• Directive:
Lines of the material that include the word "subsubsection" are to be counted; only their number should be given.

======== Data listing ========

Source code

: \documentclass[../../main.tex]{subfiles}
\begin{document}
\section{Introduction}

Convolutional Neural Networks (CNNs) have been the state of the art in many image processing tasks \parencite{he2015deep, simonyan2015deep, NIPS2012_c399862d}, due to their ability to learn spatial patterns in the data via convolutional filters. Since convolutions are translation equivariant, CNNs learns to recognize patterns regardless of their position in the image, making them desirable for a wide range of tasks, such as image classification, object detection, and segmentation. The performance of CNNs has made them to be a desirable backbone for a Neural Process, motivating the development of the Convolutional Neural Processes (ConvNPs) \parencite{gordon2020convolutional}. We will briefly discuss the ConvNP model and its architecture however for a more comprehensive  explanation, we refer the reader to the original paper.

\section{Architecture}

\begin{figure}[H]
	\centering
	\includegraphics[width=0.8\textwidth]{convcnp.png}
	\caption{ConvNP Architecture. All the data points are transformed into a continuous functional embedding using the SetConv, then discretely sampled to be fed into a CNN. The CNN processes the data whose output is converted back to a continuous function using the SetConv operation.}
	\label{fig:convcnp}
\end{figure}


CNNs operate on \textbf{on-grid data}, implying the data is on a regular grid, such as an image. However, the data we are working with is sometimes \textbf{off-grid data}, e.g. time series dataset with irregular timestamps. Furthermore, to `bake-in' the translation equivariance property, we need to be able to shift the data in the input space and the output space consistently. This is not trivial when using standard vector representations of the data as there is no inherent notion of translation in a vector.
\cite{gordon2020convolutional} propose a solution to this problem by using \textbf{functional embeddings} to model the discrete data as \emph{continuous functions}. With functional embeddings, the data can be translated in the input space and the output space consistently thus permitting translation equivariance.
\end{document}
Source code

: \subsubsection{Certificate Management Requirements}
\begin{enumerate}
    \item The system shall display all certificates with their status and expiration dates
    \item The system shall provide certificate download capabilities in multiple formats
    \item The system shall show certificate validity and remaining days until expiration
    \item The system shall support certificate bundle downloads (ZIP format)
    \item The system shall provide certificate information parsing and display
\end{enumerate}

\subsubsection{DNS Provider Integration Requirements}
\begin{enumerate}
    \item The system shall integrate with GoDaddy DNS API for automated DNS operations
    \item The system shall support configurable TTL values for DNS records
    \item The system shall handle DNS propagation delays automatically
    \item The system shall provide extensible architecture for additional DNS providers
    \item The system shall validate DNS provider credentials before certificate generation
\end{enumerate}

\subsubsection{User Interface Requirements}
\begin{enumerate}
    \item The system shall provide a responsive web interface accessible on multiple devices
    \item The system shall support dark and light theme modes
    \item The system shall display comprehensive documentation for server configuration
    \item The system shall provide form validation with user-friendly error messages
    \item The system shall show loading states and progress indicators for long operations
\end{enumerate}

========
======== Data listing ========

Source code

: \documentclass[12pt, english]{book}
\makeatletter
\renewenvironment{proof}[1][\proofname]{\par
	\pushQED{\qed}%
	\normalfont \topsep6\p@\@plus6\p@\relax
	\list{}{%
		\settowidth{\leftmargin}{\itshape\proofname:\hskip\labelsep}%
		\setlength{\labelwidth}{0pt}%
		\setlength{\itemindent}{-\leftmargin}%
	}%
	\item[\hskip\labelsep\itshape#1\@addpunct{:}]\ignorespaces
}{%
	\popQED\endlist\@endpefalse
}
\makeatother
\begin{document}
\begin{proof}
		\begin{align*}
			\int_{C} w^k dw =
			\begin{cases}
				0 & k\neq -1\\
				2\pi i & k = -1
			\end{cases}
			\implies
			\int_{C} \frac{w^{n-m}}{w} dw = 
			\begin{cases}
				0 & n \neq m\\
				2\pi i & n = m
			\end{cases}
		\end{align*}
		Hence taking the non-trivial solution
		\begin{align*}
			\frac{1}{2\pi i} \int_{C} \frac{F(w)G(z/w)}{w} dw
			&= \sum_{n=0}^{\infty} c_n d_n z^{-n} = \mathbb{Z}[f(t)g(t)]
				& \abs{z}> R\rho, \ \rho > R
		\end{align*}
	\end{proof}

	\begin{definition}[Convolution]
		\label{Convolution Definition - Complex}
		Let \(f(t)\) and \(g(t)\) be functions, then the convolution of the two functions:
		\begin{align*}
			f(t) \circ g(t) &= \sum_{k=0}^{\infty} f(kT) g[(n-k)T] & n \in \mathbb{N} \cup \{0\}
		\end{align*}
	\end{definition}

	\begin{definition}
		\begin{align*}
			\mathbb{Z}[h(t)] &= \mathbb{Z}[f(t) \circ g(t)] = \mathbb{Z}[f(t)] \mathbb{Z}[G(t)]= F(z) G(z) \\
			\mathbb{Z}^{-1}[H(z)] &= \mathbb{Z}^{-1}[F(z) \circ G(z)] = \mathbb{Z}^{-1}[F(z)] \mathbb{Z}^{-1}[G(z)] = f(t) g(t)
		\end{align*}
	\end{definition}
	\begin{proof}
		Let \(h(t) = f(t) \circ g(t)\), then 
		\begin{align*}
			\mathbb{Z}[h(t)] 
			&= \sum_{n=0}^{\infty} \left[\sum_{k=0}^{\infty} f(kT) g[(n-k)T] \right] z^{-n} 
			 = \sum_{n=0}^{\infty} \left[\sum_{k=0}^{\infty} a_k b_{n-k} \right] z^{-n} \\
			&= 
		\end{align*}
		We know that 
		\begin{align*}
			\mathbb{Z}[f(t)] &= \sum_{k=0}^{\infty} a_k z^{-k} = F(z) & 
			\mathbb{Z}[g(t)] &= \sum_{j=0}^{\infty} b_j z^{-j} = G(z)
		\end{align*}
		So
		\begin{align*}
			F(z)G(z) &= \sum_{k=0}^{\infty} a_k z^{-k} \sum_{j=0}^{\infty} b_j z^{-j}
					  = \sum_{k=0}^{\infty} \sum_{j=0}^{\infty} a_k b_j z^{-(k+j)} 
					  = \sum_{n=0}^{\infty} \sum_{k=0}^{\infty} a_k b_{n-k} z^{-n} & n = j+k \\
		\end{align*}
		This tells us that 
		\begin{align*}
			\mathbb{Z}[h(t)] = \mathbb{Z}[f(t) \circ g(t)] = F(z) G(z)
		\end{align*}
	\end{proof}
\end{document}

========

• Exercise answer:
3